Chris Anderson, this year's first-round pick, is already off to a great start with Great Lakes (2-0 and 1.96). The Dodgers did a reversal of form and went heavy on college pitchers this year because it was taking the high schoolers too long to make an impact. Tom Windle, this year's second-round pick, is another college draftee duplicating the success of Anderson. Both are being protected with pitch limits, but both are showing why they were taken high.
He's still only 16, but that hasn't stopped Julio Urias from his impressive U.S. debut with Great Lakes, where he is 2-0 with a 2.65 ERA. Understandably, the club is babying his arm. But the more he succeeds, the more the temptation will be to see just how fast he can climb. Jose Dominguez's rise to the Major Leagues was accelerated by a switch last year to the bullpen. Like Urias, he signed as a 16-year-old.
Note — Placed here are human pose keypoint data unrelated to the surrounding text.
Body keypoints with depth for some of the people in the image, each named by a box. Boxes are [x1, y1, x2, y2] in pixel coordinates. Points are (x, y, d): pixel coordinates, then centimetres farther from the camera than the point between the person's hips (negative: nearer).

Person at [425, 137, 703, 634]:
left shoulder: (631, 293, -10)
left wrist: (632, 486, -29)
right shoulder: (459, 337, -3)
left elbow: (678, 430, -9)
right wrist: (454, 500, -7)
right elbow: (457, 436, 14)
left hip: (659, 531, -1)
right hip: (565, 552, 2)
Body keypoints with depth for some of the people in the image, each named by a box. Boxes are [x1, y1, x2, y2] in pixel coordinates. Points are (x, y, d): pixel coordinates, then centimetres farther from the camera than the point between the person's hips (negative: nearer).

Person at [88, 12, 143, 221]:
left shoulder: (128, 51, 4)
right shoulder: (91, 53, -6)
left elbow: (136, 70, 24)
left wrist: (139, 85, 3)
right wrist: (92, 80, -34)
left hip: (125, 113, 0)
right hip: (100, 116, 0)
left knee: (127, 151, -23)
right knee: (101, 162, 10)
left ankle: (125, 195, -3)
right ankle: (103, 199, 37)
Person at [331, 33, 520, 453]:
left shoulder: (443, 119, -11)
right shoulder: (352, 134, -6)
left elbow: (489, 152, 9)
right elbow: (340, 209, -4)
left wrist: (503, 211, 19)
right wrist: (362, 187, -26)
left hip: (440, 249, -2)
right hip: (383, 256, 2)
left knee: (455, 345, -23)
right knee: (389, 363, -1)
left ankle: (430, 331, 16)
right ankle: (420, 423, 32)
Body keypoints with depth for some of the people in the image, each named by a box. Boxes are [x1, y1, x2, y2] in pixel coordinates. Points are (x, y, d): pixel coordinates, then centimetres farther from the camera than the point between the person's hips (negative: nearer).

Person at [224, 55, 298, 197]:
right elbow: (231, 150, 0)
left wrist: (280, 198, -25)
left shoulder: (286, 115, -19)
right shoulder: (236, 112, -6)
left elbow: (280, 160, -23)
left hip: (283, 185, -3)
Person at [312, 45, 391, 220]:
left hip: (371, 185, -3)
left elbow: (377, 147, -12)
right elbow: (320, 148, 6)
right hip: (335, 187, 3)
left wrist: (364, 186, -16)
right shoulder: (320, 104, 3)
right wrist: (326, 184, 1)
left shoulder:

After a long apprenticeship, his stock has suddenly skyrocketed.
Venezuelan Miguel Sulbaran, left-handed and only 19, has been a winner each of his three seasons. He was only a 26th-round JC pick in 2010, but Scott Schebler looks like a hitter. Hard to ignore an OPS nearing 1.000, which is what he's doing at Class A Advanced Rancho Cucamonga.
dodgers' top prospects
Corey Seager's stock has climbed the highest since the preseason, rising to No. 53. Joc Pederson is also in a bull market, with his point total rising 36 to No. 49. Zach Lee improved 17 points, but still was passed by Seager and Pederson.
Top 100 representation
The only Dodger listed in the Top 100 a year ago was Lee. This year, he's joined by Pederson, Seager and Urias. The 300 percent increase in representation gives the Dodgers four Top 100 prospects, which is good for seventh in MLB and an indicator of a farm system on the comeback.
A solid performance in the recent Futures Game continued Pederson's emergence as a player now on the radar. He's known as a grinder who doesn't catch the eye a la Yasiel Puig, but plays the game the right way and gets the most out of his tools.
Seager continues to look like the real deal as a 19-year-old at Great Lakes with a .300 average and .872 OPS. The Dodgers continue to play him at shortstop, although most believe he will wind up at third base, especially with the organization's international scouts pursuing middle infielders aggressively.
Lee skipped out on Louisiana State football practice to be a Dodgers Minor Leaguer. So far, if he hasn't shown he's worth $5.25 million, he's been good enough for the Dodgers to resist including him in any of their trades. Scouts say Lee lacks the dominant pitch that would make him a No. 1 starter, but he has enough of an arsenal and all the intangibles to qualify as a middle rotation starter.
The Dodgers have one more Top 100 prospect now than in the preseason. The gain of 80 prospect points from the preseason is the fourth-highest of the 30 MLB teams.